NIS2, il rischio cyber entra nella governance: cosa cambia secondo Assonime

Cosa cambia per gli amministratori secondo Assonime
Con l’entrata in vigore del recepimento italiano della Direttiva NIS2, la cybersicurezza non è più solo una questione tecnica o informatica: diventa un tema di governance aziendale e di responsabilità diretta degli organi di amministrazione. A sottolinearlo è la Circolare Assonime 23/2025, che analizza gli effetti del nuovo quadro normativo e mette in evidenza un punto chiave: la gestione del rischio cyber deve essere presidiata dal vertice, con obblighi che coinvolgono in modo esplicito gli amministratori e il management.
Un cambio di paradigma: dal reparto IT al CdA
La NIS2 spinge le organizzazioni verso un modello in cui la sicurezza informatica viene trattata come un vero rischio strategico, al pari di quelli finanziari o operativi. Secondo l’impostazione richiamata da Assonime, non basta più “avere procedure”: serve dimostrare che esiste una supervisione effettiva e che la cybersicurezza è integrata nei processi decisionali.
In questo scenario, il ruolo degli amministratori si rafforza su più fronti: dalla definizione delle politiche di sicurezza alla verifica della loro applicazione, fino al monitoraggio dei rischi e alla gestione degli incidenti.
Obblighi concreti e responsabilità
La circolare evidenzia come la NIS2 introduca un livello di responsabilizzazione più marcato per i vertici aziendali, soprattutto in relazione a:
- misure di gestione del rischio cyber e continuità operativa,
- controllo della supply chain e dei fornitori,
- capacità di risposta agli incidenti,
- procedure di notifica e comunicazione,
- formazione e consapevolezza interna.
L’elemento centrale è che la conformità non può essere solo formale: la direttiva richiede un presidio strutturato, documentato e continuativo.
Il punto più delicato: sanzioni e impatto reputazionale
Oltre agli obblighi, Assonime richiama anche il tema delle conseguenze in caso di inadempienza.
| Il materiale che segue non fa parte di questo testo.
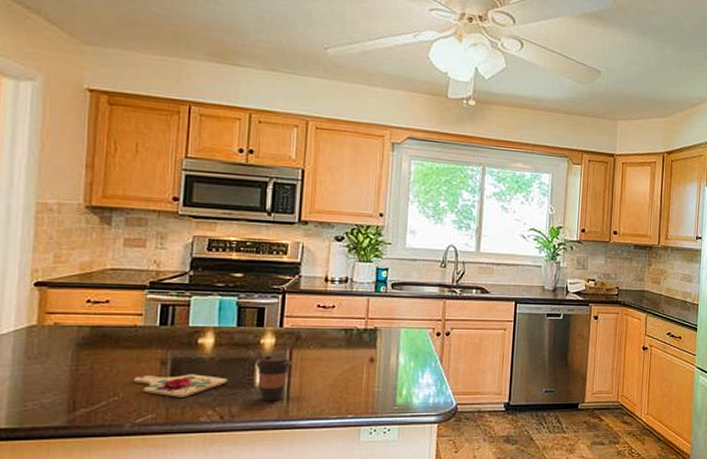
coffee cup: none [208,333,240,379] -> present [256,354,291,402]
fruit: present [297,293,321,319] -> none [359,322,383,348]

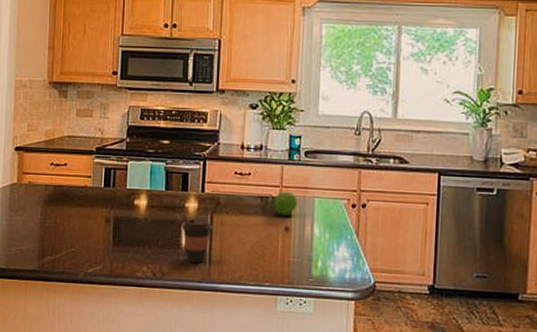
cutting board: present [134,374,228,397] -> none [86,231,159,253]
fruit: none [359,322,383,348] -> present [274,191,297,217]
Le autorità di controllo potranno intervenire con misure correttive e sanzioni, ma il rischio non è soltanto economico: una gestione inefficace della cybersicurezza può tradursi in danni reputazionali, blocchi operativi e perdita di fiducia da parte di clienti e stakeholder.
Perché questa circolare è rilevante
La Circolare Assonime 23/2025 è utile perché traduce la NIS2 in una lettura orientata alla governance: un supporto pratico per aziende e amministratori che devono comprendere cosa significhi, oggi, “essere responsabili” della resilienza digitale.
Il messaggio è chiaro: la cybersicurezza diventa una priorità di direzione, e gli organi apicali non possono più limitarla a un tema delegato all’IT.